**TAREA 1**
Indica, por favor, si cada afirmación concuerda con el fragmento sobre Simónides, respondiendo sí o no y citando las palabras del fragmento que lo deciden: (a) Los familiares lograron identificar los restos de sus parientes. (b) Simónides identificó los cadáveres valiéndose de su memoria. (c) Mnemósine era la madre de todas las Musas.
**TAREA 2**
Sustituye "cuerpos" por "cadáveres" en un tramo del fragmento sobre Simónides y escríbelo de nuevo: empieza en las palabras "Cástor y Pólux"; termina después de "bajo los escombros.".

Cástor y Pólux salvan al poeta Simónides de una muerte cierta
Los
familiares de los fallecidos querían, como es natural, entonces
recuperar los cuerpos de sus parientes y allegados para darles
sepultura rindiéndoles las debidas honras fúnebres, pero no eran capaces de identificar sus restos mortales,
que se confundían y resultaban irreconocibles bajo los escombros.
Fue
entonces cuando Simónides, haciendo uso de su memoria, fue
identificando todos los cadáveres uno tras otro, poniéndoles nombre propio. Recordaba, en efecto, el lugar
exacto en que cada uno se hallaba en el momento de salir de la
estancia. A cada uno le había asignado en el Palacio de la Memoria el lugar que ocupaba en el banquete, y así ordenadamente,
uno tras otro, fue recordando, es decir, devolviendo a la vida los nombres de todos y cada uno de los
fallecidos. Gracias a su memoria había reconstruido el salón donde se había celebrado el banquete.
Y
es que la memoria es una de las artes mayores, que viene de la
antigüedad y llega hasta nuestros días, porque Memoria, la
Mnemósine de los griegos, era la madre de todas las Musas, y por lo
tanto, de todas las artes temporales, es decir, de aquellas que se
desarrollan en el transcurso del tiempo para deleitar al oído, sobre
todo, la música y la poesía, que es palabra en el tiempo, palabra
melódica que se lleva el viento.

**Registros extraídos**

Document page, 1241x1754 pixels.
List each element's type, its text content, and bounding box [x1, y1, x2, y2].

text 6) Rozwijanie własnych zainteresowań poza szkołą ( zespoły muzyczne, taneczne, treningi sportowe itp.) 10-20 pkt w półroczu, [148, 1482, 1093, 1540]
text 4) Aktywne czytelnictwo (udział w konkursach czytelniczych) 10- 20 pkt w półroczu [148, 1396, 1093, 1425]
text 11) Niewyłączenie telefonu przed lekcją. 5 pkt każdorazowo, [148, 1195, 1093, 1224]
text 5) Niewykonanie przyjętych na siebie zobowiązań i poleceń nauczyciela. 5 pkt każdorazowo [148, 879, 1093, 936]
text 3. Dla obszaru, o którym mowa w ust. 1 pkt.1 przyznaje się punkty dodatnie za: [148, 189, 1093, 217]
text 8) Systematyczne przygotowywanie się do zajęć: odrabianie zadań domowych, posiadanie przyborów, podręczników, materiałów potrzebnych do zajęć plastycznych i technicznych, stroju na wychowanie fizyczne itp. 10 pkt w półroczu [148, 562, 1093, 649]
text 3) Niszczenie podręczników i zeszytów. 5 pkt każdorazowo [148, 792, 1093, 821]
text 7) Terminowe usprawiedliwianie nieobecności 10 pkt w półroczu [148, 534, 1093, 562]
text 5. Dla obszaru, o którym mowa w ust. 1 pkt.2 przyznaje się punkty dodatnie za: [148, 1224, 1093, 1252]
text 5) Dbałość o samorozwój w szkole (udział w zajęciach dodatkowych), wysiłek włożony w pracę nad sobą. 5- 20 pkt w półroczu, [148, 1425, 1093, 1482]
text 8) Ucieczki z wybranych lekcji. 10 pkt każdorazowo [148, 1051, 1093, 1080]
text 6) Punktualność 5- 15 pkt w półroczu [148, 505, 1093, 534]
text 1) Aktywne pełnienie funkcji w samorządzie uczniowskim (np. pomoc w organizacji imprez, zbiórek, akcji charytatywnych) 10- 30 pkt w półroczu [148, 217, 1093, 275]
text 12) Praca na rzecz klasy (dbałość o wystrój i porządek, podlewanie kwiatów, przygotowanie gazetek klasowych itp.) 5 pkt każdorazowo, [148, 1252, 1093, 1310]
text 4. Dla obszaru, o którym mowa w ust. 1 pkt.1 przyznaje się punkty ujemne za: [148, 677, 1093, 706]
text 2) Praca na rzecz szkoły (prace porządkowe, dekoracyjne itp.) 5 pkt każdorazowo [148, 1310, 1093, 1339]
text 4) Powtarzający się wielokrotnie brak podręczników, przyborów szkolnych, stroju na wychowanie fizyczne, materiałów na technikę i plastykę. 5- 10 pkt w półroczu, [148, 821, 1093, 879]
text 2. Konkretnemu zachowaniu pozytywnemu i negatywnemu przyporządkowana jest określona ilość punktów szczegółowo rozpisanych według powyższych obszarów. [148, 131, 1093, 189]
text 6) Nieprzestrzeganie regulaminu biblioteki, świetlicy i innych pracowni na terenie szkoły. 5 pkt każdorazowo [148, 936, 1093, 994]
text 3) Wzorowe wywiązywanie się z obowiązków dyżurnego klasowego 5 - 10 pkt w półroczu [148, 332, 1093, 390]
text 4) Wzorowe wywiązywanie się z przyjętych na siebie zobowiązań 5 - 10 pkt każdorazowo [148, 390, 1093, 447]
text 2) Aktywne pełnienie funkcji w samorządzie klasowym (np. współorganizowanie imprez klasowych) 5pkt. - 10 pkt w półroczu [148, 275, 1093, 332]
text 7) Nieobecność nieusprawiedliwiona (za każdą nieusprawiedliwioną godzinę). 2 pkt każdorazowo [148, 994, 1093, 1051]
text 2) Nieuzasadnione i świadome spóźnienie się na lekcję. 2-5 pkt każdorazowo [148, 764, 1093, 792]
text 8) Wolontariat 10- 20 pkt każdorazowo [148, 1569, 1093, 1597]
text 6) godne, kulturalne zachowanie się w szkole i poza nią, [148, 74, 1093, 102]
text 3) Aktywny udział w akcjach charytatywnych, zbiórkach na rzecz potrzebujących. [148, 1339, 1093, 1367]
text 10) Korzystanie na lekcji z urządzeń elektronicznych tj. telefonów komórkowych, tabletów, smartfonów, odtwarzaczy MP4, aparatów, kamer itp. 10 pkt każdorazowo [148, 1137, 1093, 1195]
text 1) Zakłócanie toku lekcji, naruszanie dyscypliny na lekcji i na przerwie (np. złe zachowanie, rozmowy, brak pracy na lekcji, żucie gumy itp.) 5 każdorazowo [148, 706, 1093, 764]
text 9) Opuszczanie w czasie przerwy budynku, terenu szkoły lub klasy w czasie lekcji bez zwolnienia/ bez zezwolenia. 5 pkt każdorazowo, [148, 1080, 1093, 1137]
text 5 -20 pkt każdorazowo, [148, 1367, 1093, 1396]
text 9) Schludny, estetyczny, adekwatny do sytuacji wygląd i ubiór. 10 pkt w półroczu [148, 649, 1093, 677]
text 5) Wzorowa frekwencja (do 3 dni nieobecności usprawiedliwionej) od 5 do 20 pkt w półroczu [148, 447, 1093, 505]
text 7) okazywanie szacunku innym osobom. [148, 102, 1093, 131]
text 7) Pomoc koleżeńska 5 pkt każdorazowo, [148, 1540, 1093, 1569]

**RESPUESTA ESCRITA 1**
(a) No: "pero no eran capaces de identificar sus restos mortales".
(b) Sí: "Simónides, haciendo uso de su memoria, fue identificando todos los cadáveres uno tras otro".
(c) Sí: "Memoria, la Mnemósine de los griegos, era la madre de todas las Musas".

**RESPUESTA ESCRITA 2**
Cástor y Pólux salvan al poeta Simónides de una muerte cierta
Los
familiares de los fallecidos querían, como es natural, entonces
recuperar los cadáveres de sus parientes y allegados para darles
sepultura rindiéndoles las debidas honras fúnebres, pero no eran capaces de identificar sus restos mortales,
que se confundían y resultaban irreconocibles bajo los escombros.